MCMC & ABC SMC examples - thijsjanzen/nLTT GitHub Wiki
Examples of MCMC and ABC-SMC fitting
The nLTT statistic is designed to replace the classic approach using a likelihood. In order to assess the performance of the nLTT statistic within an approximate Bayesian computation framework, we compare the performance with that a similar Bayesian approach using the likelihood: a Monte Carlo Markov Chain (MCMC) approach. The MCMC makes uses of Metropolis Hastings to propagate the chain.
Using the classical likelihood approach: MCMC
We first need a tree to fit on. For simplicity we will only fit the birth rate of the birth-death model, but in principle this approach can be extended to any model that can generate a phylogenetic tree, provided that the likelihood is known (e.g. a time dependent speciation model, or diversity dependent speciation model). We use the package TESS to generate a tree following the birth-death model, keeping death (extinction) at zero, and setting birth at 0.5.
set.seed(42)
tree1 <- TESS::tess.sim.taxa(n = 1, nTaxa = 100, max = 10, lambda = 0.5, mu = 0.0)[1](/thijsjanzen/nLTT/wiki/1)
Before specifying our likelihood function, we have to specify our prior, which we'll set at an exponential function with a mean of 0.1.
prior_dens <- function(val) {
return( dexp( val[1], rate = 10) )
}
We then specify our likelihood function, in order to perform the MCMC:
LL_B <- function(params, phy) {
lnl <- TESS::tess.likelihood(ape::branching.times(phy),
lambda = params[1], mu = 0.0,
samplingProbability = 1, log = TRUE)
prior1 <- log(prior_dens(params))
return(lnl + prior1)
}
We are now all set to perform the MCMC. Success of the MCMC depends on the length of the chain, and the size of the jumps (sigma). Furthermore the user has the option of restricting the MCMC to only make jumps in log-space, e.g. to perturbate the parameters after they have been log-transformed (after which they are exponentiated again). This ensures that the parameters do not go below zero.

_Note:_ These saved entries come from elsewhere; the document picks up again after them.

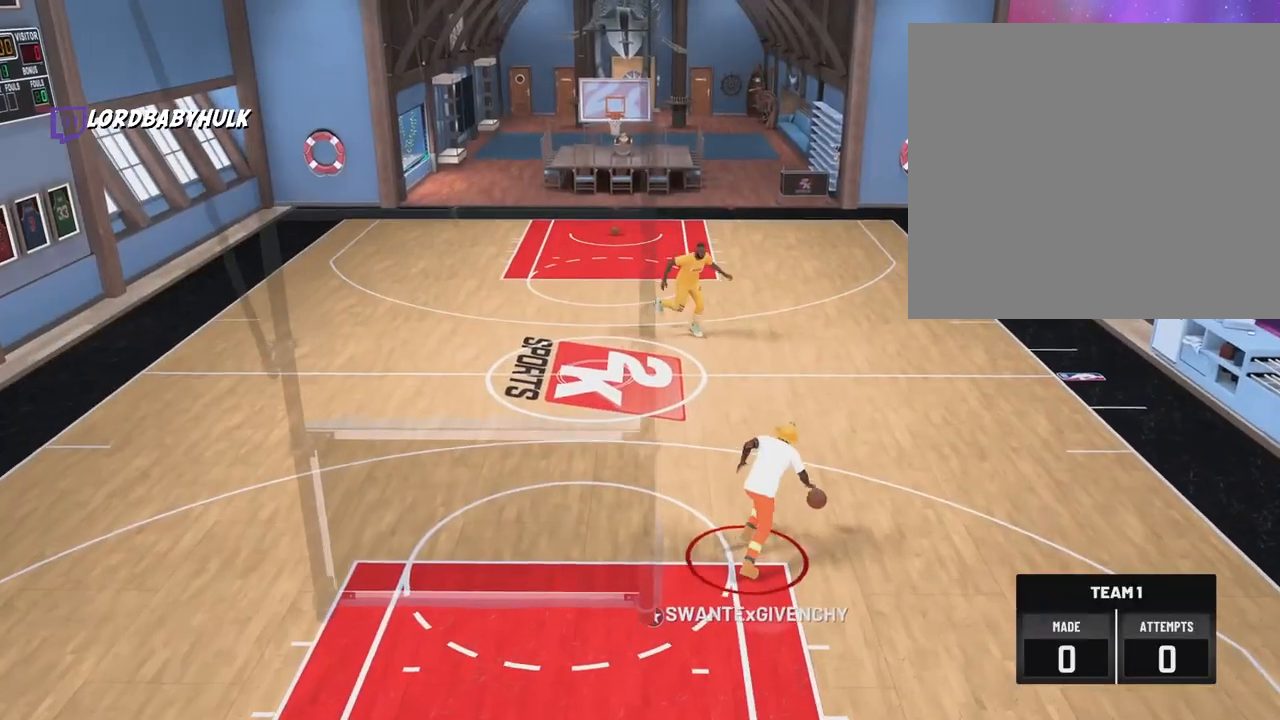
{"buttons": [], "left_stick": "up-left", "right_stick": "center", "events": [[100, "left_stick", "up-left"]]}
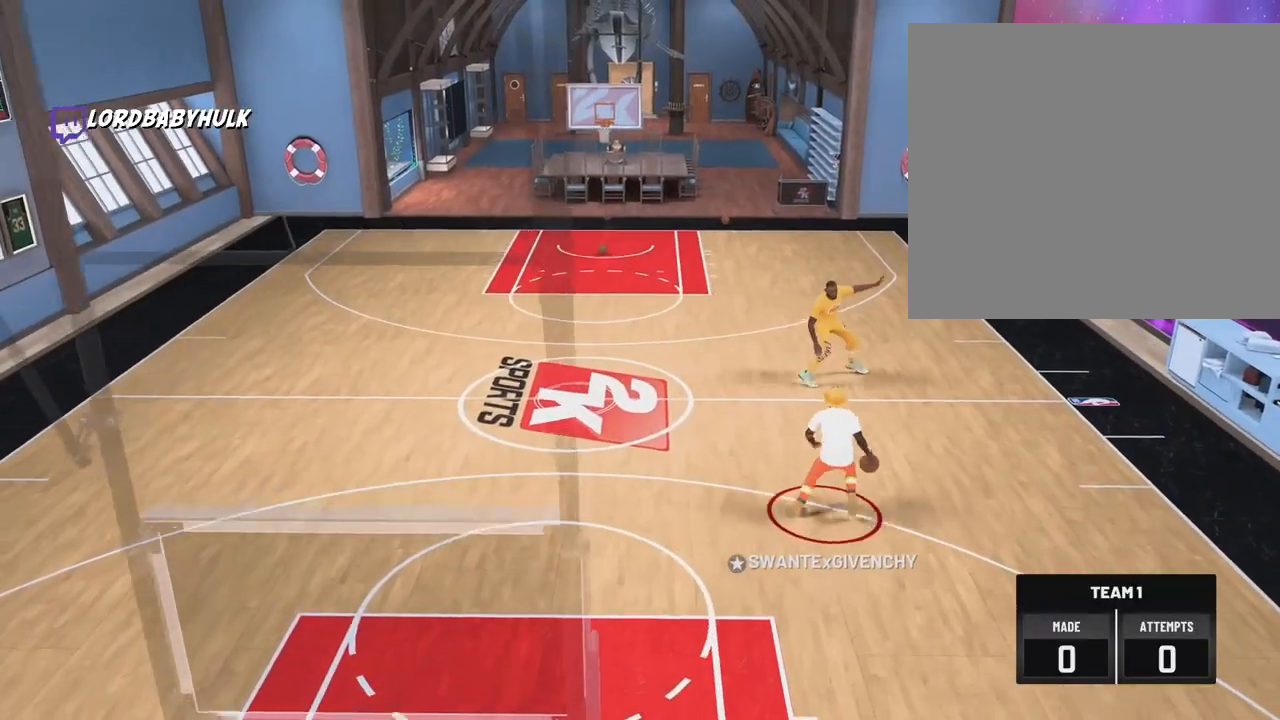
{"buttons": [], "left_stick": "up-left", "right_stick": "center", "events": []}
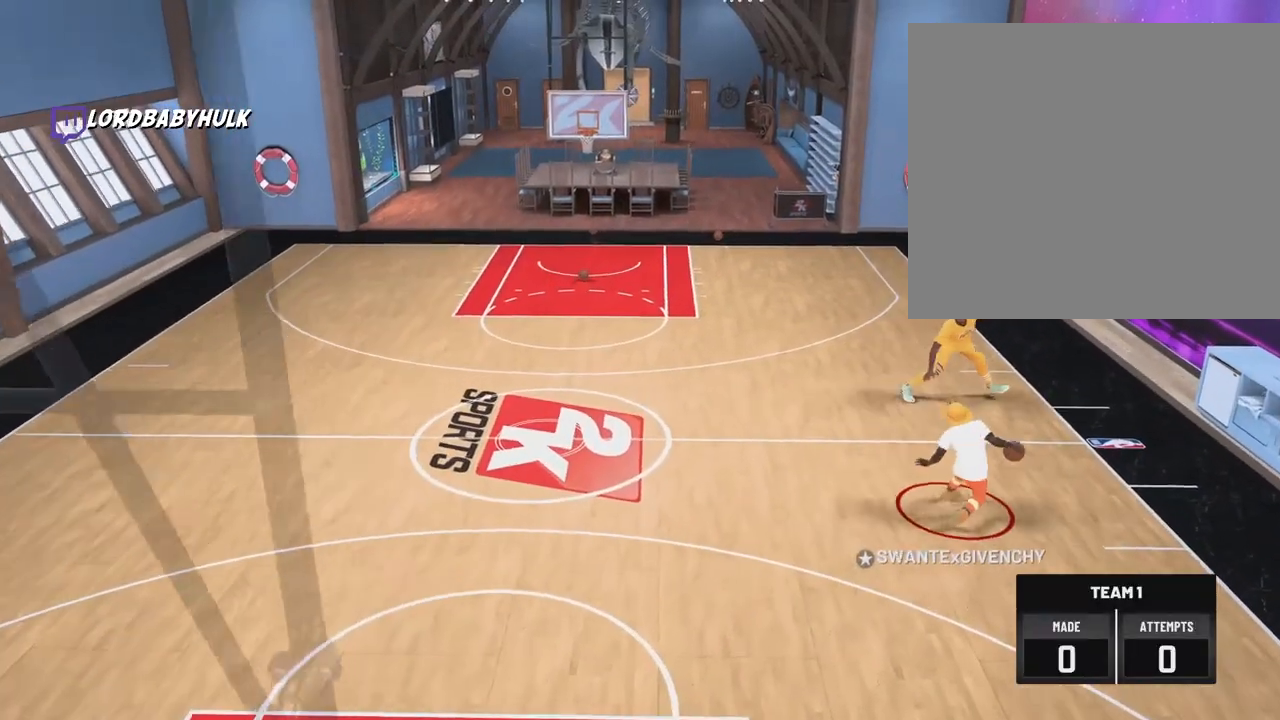
{"buttons": ["L2"], "left_stick": "up-left", "right_stick": "center", "events": [[467, "L2", "down"]]}
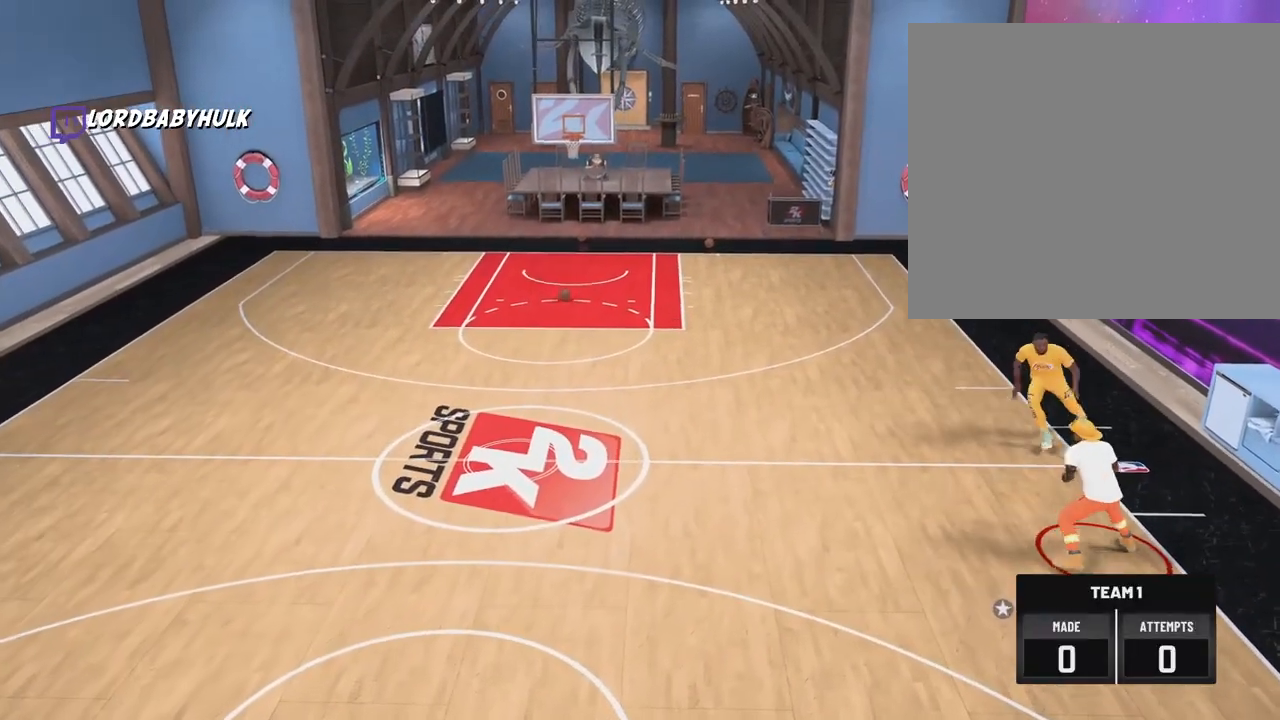
{"buttons": [], "left_stick": "center", "right_stick": "center", "events": [[50, "L2", "up"], [133, "left_stick", "left"], [233, "left_stick", "center"]]}
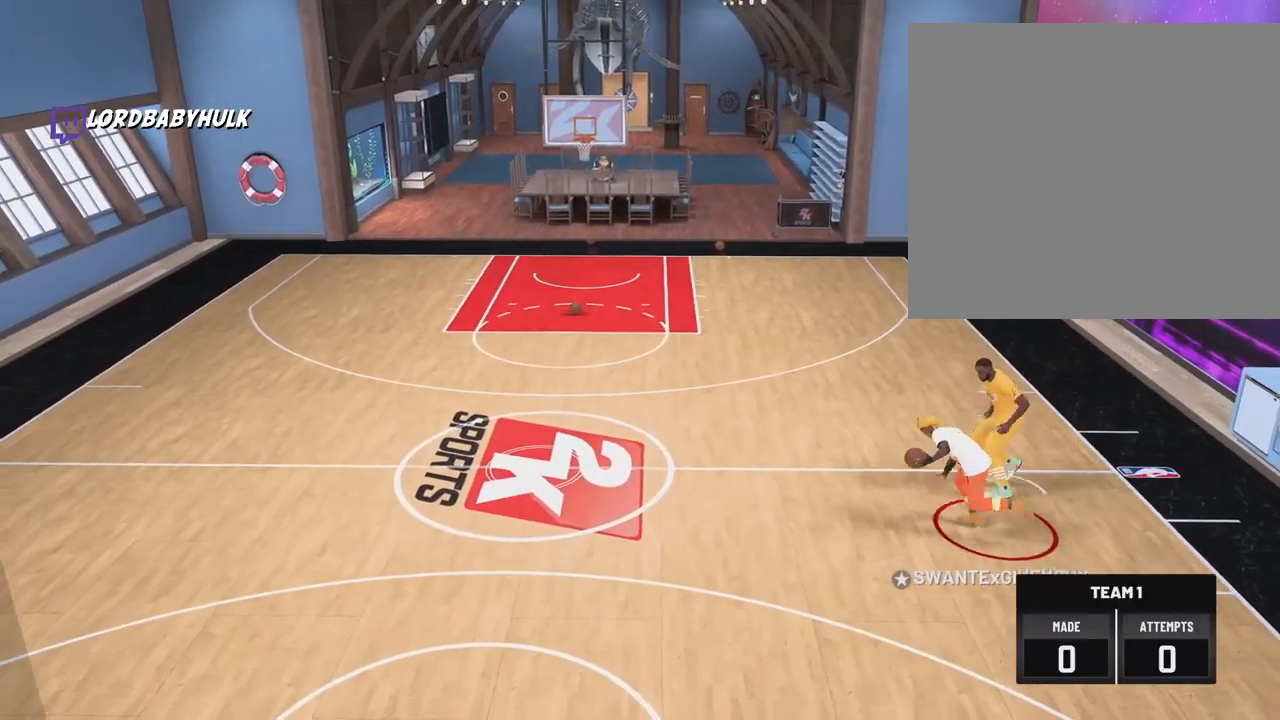
{"buttons": [], "left_stick": "up-left", "right_stick": "center", "events": [[367, "left_stick", "up-left"]]}
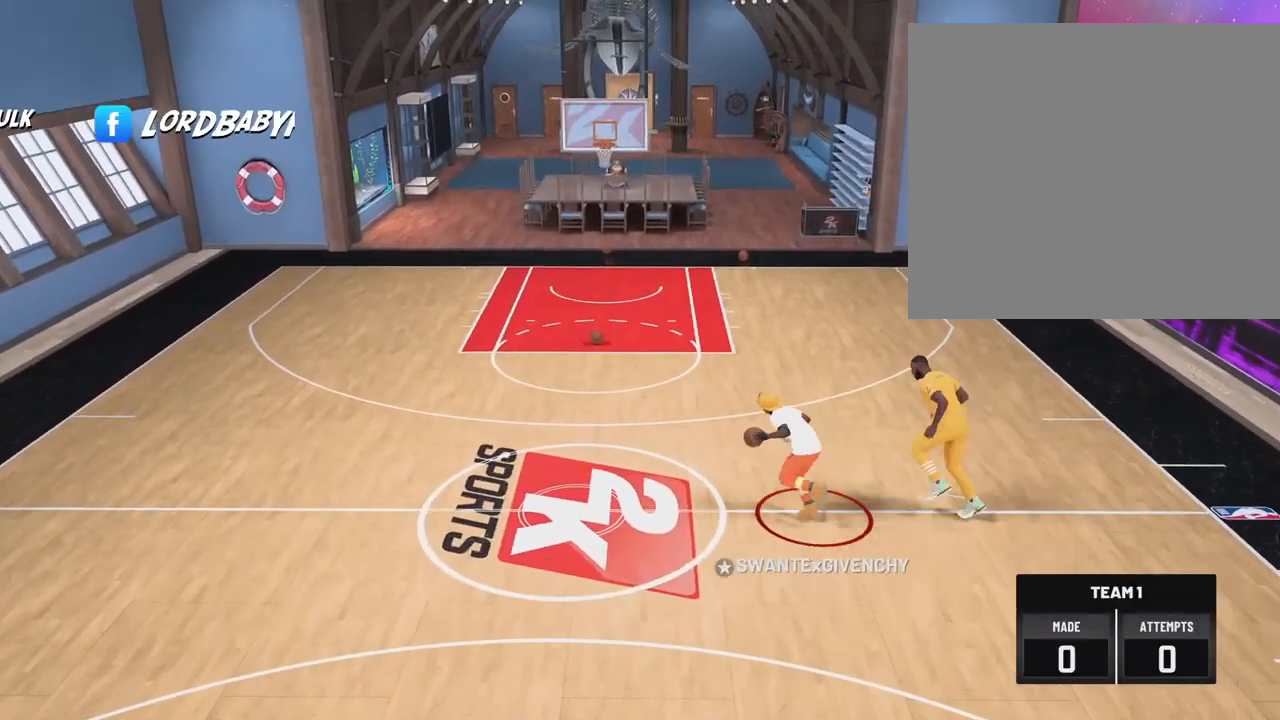
{"buttons": [], "left_stick": "left", "right_stick": "center", "events": [[383, "left_stick", "left"]]}
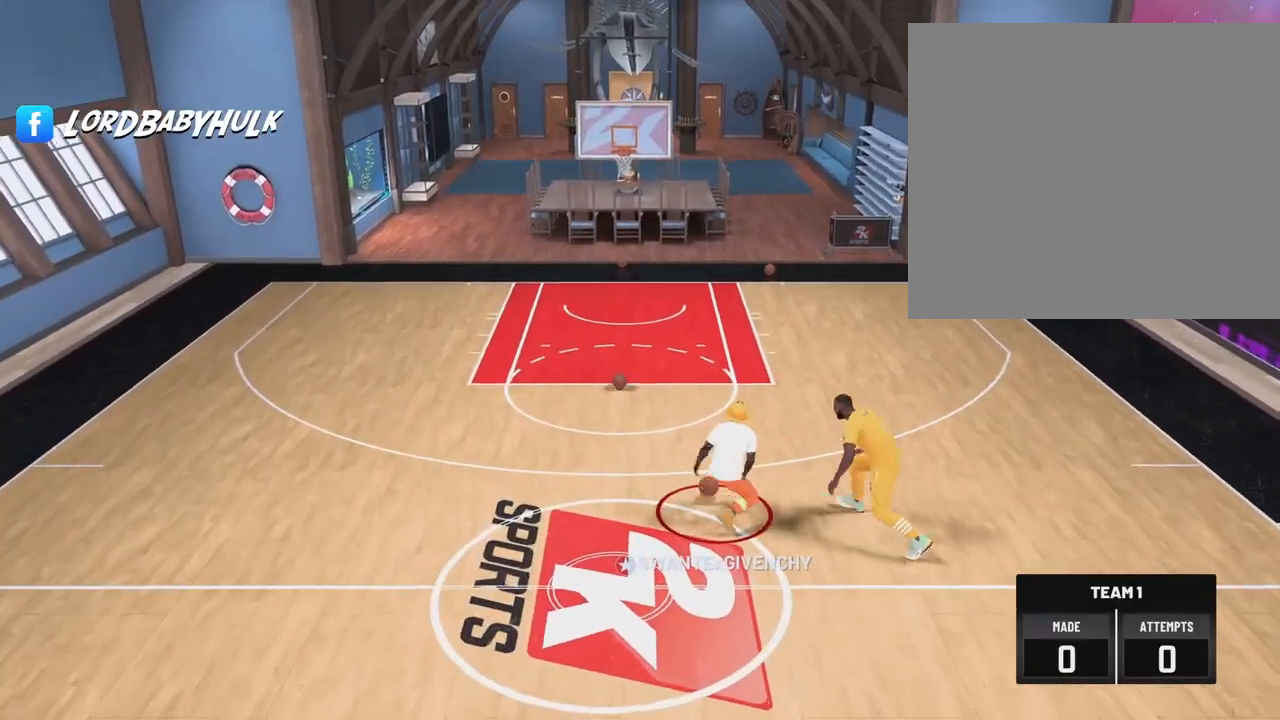
{"buttons": [], "left_stick": "center", "right_stick": "center", "events": [[50, "L2", "down"], [117, "L2", "up"], [467, "left_stick", "center"]]}
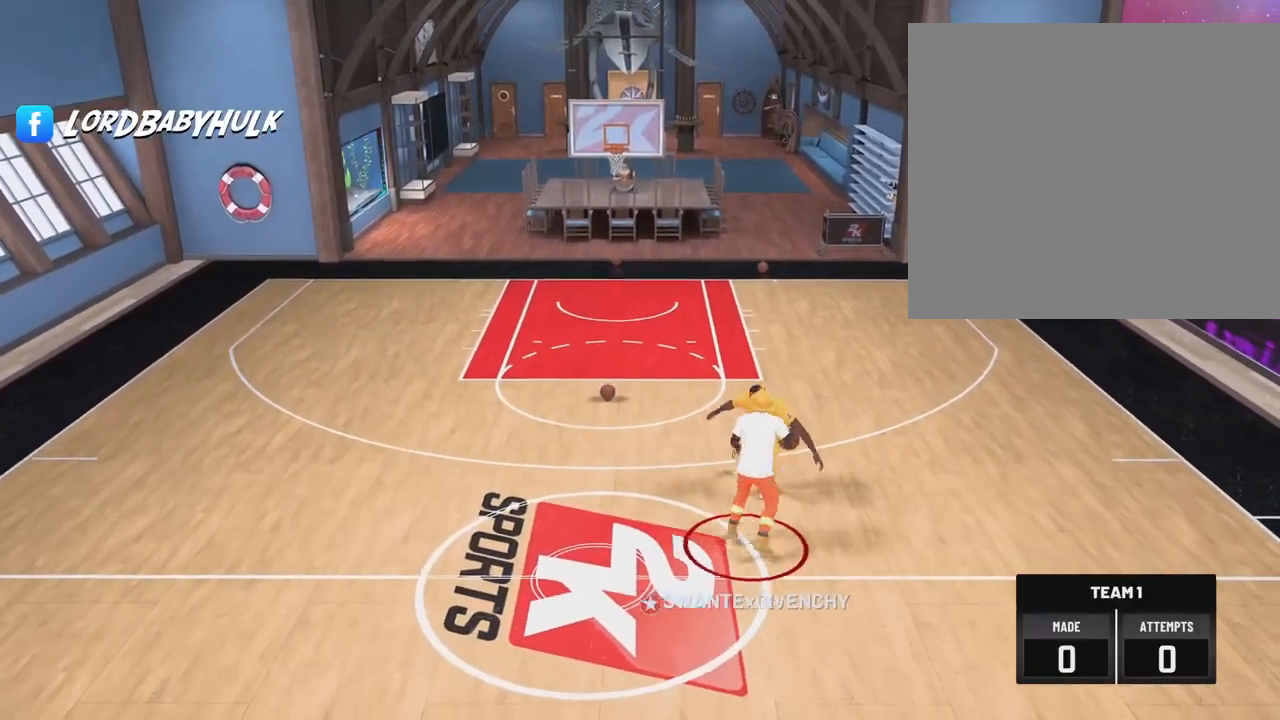
{"buttons": ["L2"], "left_stick": "up-right", "right_stick": "center", "events": [[450, "L2", "down"], [450, "left_stick", "up-right"]]}
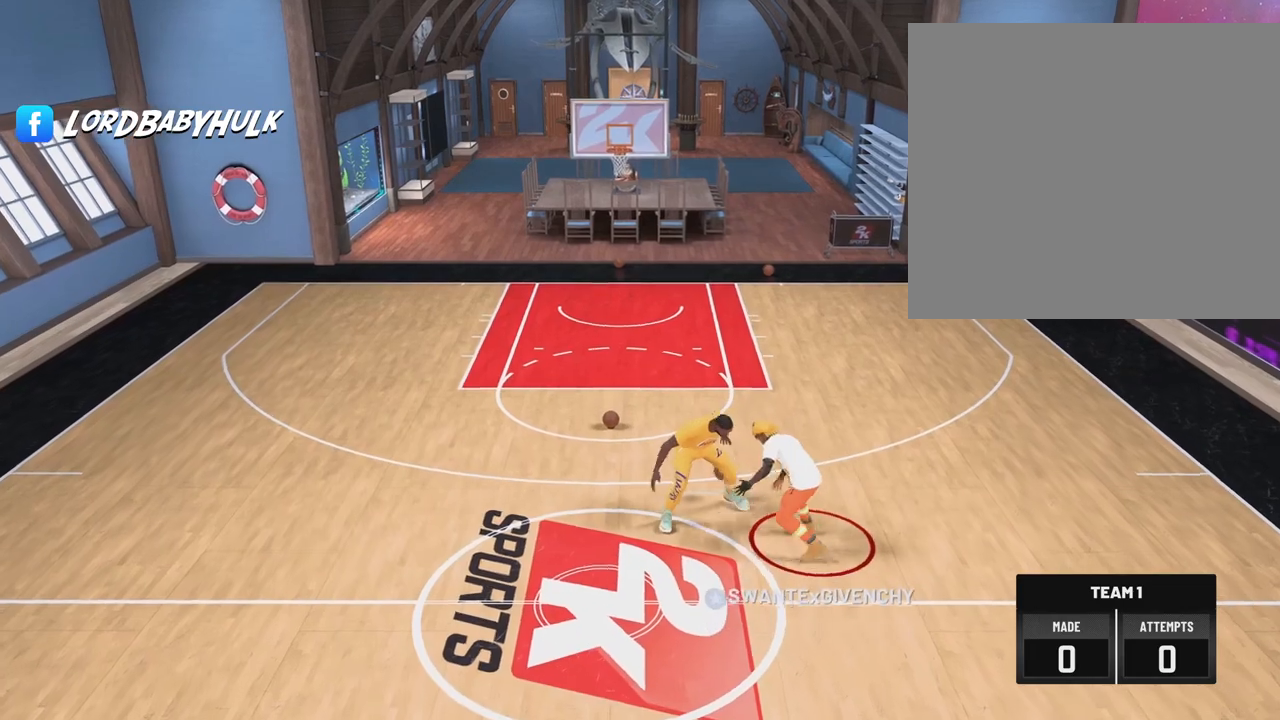
{"buttons": [], "left_stick": "up-right", "right_stick": "center", "events": [[333, "L2", "up"]]}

result <- mcmc_nltt( phy = tree1, likelihood_function = LL_B, parameters = c(1), logtransforms = c(TRUE),
iterations = 20000, burnin = 5000, thinning = 1, sigma = 1)
The output of the MCMC function is a coda object, and can readily be plotted:
plot(result)
Furthermore, we can calculate our mean estimate:
mean(result)
> 0.425277
This is not exactly the same as the parameter value that we put in (lambda = 0.5). However, simulating a tree is stochastic, and we could've simulated a tree that is a bit deviant from the normal lambda = 0.5 tree. One way to verify this is to use Maximum Likelihood instead of the previously used MCMC approach, for this we first specify a simple fitting function, and then optimize this function:
tofit <- function(params) {
return(-1 * LL_B(params, tree1) )
}
ML <- optimize(f = tofit, interval = c(0, 1))
ML$minimum
> 0.4210026
So indeed, our tree was a bit deviant from expected, and our MCMC method has accurately inferred the correct parameter value.
ABC-SMC
ABC-SMC is a particle filter approach, that starts by first generating N particles from the prior. In the following iterations, the algorithm selects a particle from the obtained distribution, perturbates it, and then simulates data using that parameter combination. If the obtained data is sufficiently similar to the observed data that we are trying to fit on, the parameter combination is accepted. As soon as N parameter combinations are accepted, these replace the prior, and the algorithm starts anew. As the number of iterations increases, the acceptance threshold approaches zero, such that the simulated data needs to be more and more similar to the observed data. More information can be found in Toni et al. (2009).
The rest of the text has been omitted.